For Western companies, you can't oppress your workforce and end up with anything productive. That may be in their self-interest and nothing to canonize them about. But it does benefit the employee. And there is some conscience involved in this with some. Some people don't surrender their humanity just because they get involved in business.
and the owners will be the ones who ultimately benefit and will they invest in the country (spanning the spectrum from philanthropy to Gucci stores) or will it end up elsewhere?
Privatization in Russia and Ukraine meant capital flight and it still does to some extent. Most of the Western advisors promoted the idea that state companies should be in private hands-- any way they could get there was fine. The argument (and major assumption based on Western cultural perspectives, I might add) was that the owners would take care of those assets, invest profits back into them and lift all boats as a result. That didn't happen. The companies were stripped of profits and the money sent offshore. And the people were impoverished. Needless to say that that wasn't useful.
I think the economists had to invent a new stage of development to account for it. Milton Friedman said that he had been one of the loudest with, "Privatize, privatize, privatize!" He now says he was wrong, it should have been, "Rule of law, rule of law, rule of law!" He still has it wrong. It should have been, "Culture, culture, culture!"--a much different problem.
Western companies are profit focused. They will reinvest and that will improve things. Again, it is in their interest to do so, their long-term financial interests to do so.
what about taxes?
Taxes will be paid. It creates too much risk to not pay them and companies don't like that kind of risk.
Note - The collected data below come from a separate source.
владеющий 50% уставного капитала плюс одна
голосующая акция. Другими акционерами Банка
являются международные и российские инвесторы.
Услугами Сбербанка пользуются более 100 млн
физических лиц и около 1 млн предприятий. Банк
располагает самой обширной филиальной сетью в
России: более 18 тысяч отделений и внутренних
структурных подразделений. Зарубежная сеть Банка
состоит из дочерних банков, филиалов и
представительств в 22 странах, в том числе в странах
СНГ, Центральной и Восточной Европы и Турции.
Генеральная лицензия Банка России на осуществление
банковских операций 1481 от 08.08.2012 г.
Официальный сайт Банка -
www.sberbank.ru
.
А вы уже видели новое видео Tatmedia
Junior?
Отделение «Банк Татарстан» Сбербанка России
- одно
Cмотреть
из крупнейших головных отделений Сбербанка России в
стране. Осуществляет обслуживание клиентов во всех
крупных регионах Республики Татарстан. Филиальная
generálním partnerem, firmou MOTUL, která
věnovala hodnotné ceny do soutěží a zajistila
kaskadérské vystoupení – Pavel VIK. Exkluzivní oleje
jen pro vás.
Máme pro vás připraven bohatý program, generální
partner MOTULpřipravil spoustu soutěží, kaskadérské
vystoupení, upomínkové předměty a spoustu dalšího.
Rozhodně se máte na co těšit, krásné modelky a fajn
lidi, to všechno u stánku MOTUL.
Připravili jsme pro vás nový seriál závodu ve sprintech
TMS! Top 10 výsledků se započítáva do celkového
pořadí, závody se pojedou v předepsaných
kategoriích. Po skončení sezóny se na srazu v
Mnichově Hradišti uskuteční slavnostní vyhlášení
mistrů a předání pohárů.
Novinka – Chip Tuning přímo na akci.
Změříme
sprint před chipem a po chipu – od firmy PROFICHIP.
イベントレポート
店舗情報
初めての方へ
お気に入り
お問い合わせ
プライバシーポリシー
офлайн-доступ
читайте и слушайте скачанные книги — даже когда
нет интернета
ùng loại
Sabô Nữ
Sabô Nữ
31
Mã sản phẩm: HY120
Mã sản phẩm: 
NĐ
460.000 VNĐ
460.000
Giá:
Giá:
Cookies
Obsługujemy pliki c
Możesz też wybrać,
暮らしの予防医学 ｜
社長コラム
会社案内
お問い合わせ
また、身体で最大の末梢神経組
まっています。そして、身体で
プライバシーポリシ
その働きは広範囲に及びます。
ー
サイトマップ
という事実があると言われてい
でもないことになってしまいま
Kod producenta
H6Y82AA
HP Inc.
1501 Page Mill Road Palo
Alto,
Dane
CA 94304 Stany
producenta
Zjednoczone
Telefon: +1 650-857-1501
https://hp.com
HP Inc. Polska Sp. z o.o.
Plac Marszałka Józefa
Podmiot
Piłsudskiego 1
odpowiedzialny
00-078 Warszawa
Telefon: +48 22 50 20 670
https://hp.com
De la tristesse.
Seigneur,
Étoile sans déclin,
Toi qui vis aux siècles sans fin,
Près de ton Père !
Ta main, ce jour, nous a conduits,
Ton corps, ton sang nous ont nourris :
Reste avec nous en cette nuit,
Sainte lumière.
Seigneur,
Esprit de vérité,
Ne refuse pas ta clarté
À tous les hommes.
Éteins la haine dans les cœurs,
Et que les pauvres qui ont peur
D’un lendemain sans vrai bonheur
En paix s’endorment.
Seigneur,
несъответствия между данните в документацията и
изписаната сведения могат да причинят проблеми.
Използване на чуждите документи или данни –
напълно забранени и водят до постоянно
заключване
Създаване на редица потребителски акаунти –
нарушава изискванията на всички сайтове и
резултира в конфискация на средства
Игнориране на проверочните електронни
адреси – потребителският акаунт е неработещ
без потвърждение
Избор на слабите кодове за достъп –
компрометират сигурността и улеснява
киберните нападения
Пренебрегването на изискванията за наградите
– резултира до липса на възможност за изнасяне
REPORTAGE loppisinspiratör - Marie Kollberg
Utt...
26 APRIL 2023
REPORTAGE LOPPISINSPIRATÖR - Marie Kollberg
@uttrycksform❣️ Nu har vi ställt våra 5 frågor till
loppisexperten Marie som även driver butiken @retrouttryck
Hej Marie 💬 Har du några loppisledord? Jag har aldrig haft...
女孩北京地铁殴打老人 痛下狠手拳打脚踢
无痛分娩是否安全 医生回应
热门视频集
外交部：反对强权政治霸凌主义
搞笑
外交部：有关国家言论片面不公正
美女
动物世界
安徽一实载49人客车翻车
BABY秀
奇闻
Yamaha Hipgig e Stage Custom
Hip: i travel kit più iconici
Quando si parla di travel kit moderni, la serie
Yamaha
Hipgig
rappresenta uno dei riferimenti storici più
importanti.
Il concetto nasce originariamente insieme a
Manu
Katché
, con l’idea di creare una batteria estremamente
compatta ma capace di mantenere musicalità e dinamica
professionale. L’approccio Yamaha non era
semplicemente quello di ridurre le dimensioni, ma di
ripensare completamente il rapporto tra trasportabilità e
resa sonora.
The real problem is to make sure that the tax system, including collection, is transparent and fair. Tax inspectors here have had a lot of power and corruption is rife among them. It has been common to get a visit from an inspector who holds his hand out, so to speak, as he tells you that you owe more than you have paid. These arrears have a tendency to disappear when the hand is filled...or not if you are a political opponent or someone in the way of a powerful financial interest.
Businesses tend to understate profits to avoid the risks this presents. So they end up keeping two sets of books, one for the inspectors and one for the business itself.
Yuschenko has made tax policy a focus of his administration and rightly so. He wants to entice businesses back to paying their taxes by overhauling the tax administration and making taxes simpler and fairer. That will help a whole lot. He has done some things and is working on others and there is already evidence that what has been done is working--tax revenues are up.